有田あんの記録

劇団鹿殺し劇団員、兼 野生児童主宰です。

チームワークが足りないんじゃない?

「チームワークが足りないんじゃない?」
爽快な一言だった。
私は、「大人」を演じるのを諦めた。

1ヶ月ほど前、えのもとぐりむ×若手公演第二弾「嘘つき歌姫」という舞台が無事に閉幕。
小劇場の客演先では初の20ステージ。誰一人共演したことがないカンパニー。

自分も若手役者だという意識で望んだが、周りには自分よりもっと若い役者さん達。
私は「大人」として、とにかく自分の役をきちんと、やらないと!と思っていた。その為、意図的に周りと距離をとっていた。
稽古が進むにつれみんなに情が湧き話し合いに参加したり、相談に乗ったりするようにはなっていたが、「大人の距離感」に気をつけていた。

本番に近づき、稽古はいよいよ追い込みへ。各々の課題も見え始め、稽古場の熱もヒートアップ。役者たちの視野はどんどん狭くなり、自分の芝居はどうなのか、どうしたら良いのかそんな思いでパンパンになっていた。

それをあえて破裂させたのは演出家のぐりむさんだった。

「あのさぁ、なんで、上手くいってない人に声かけないの?お前やべぇよって。もっとこうした方が良いよって。言えばいいじゃん。チームワークが足んないんじゃない?だからだめなんじゃない?」

当たり。図星。そんな雰囲気が漂った。
誰もすぐに返事をできなかった。だが、同時に爽快だった。


作演出の、 えのもとぐりむ さん

はぁーーーー。
身体の力が抜けていった。余計なことを考えず、最後まで、しんどくなるまで走ろう。
この作品をお客様に届けるために全力で。

それからは、無意識に避けていた10代の子達とも話し始め、積極的にみんなと関わっていった。結果的に私は作品も、みんなのこともめちゃくちゃ大好きになって、もうそれはそれはずぶずぶの関係になった。

大人とかまだわからん。
ただ、どんな形であれ作品に関わったら「良い作品をお客様に届ける」。迷ったらシンプルにこれだけを考えて走る。有田あんとしての出演第1作目で私は自分にとって大きな芯を得ることができた。
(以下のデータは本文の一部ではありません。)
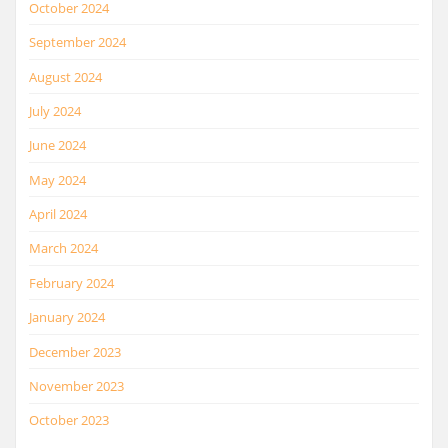
October 2024
September 2024
August 2024
July 2024
June 2024
May 2024
April 2024
March 2024
February 2024
January 2024
December 2023
November 2023
October 2023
余談ですが、「あんさん」って稽古場で呼ばれるたびに、新しい自分がそこにいる気がして密かにうきうきしていたのでした。


20ステ一緒に走り、楽屋隣やった飯田來麗ちゃん


旧友 北沢役で、芸人さんの凄さを感じさせてもらった安達健太郎さん


歳下だけど、弱音聞いてもらってた坊屋たいと


最初、唯一話していた相手役の山内涼平

大切な仲間ができた公演でした。
遅ればせながら、沢山のご来場、本当にありがとうございました。